Take a look at how the Big Four summarise their offerings and, broadly speaking, you’ll see each deliver near-identikit promises of support for business growth and transformation.
‘Fine’ you might think, ‘I don’t compete with the Big Four’. However, go beyond them and it’s largely the same story: a crowded marketplace packed with legacy brands all saying pretty much the same thing.
The good news is that this yields big opportunities for accountancy firms that dare to be different.
The key is to carve out a more distinctive position. While this requires a little bravery, the alternative is that prospects will simply continue to default to what they perceive as the safest bet: market leaders.
Hopefully, you have a fairly good idea of who you compete against. If not, explore who else is competing for your core keywords in search by Googling a few well-chosen phrases, for example ‘small business accountants in Rochdale’ or ‘tax specialist in Derby’. You can also look at the firms people search for when they check out your practice on LinkedIn.
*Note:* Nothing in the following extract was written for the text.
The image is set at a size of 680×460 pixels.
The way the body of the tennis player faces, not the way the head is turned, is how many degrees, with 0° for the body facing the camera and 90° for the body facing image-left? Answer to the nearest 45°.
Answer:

From here you can begin learning more about each. Start by reading competitors’ websites and content. Try to distil into a single word the ‘territory’ you think each is trying to dominate in the market.
Compare and contrast
Next, put their site through a tool such as Similarweb, a service which offers its users information on competitors' website traffic volumes and other metrics.
As long as they have a reasonable amount of traffic, this will tell you approximately how many people visit them, for how long, and from where. It will tell you the main channels driving traffic and give you insights into their paid media strategy. All for free.
Talking to your business development team will give you a richer understanding of which competitors you tend to beat or lose out to, and why. If they keep win/loss reports, they can deliver valuable insights into how clients view the market and the competition.
For gaining market insight on a small budget, invest in SEO and content marketing tools to better understand what competitors are doing and what topics are trending (eg Moz, Ahrefs, SpyFu, BuzzSumo etc).
Also, for the cost of a nice breakfast or dinner, you could also host small round-table events to learn what really matters to clients and potential clients, including what they’re really looking for from their accountant.
By looking at the competition specifically with a view to finding untrodden ground, you can open new ways of categorising what you do and the value you offer clients.
This can help shed the cloak of ‘old world’ professional services and unlock more relevant, more differentiated ways of communicating – and, for the brave, even uncover whole new ways of doing business.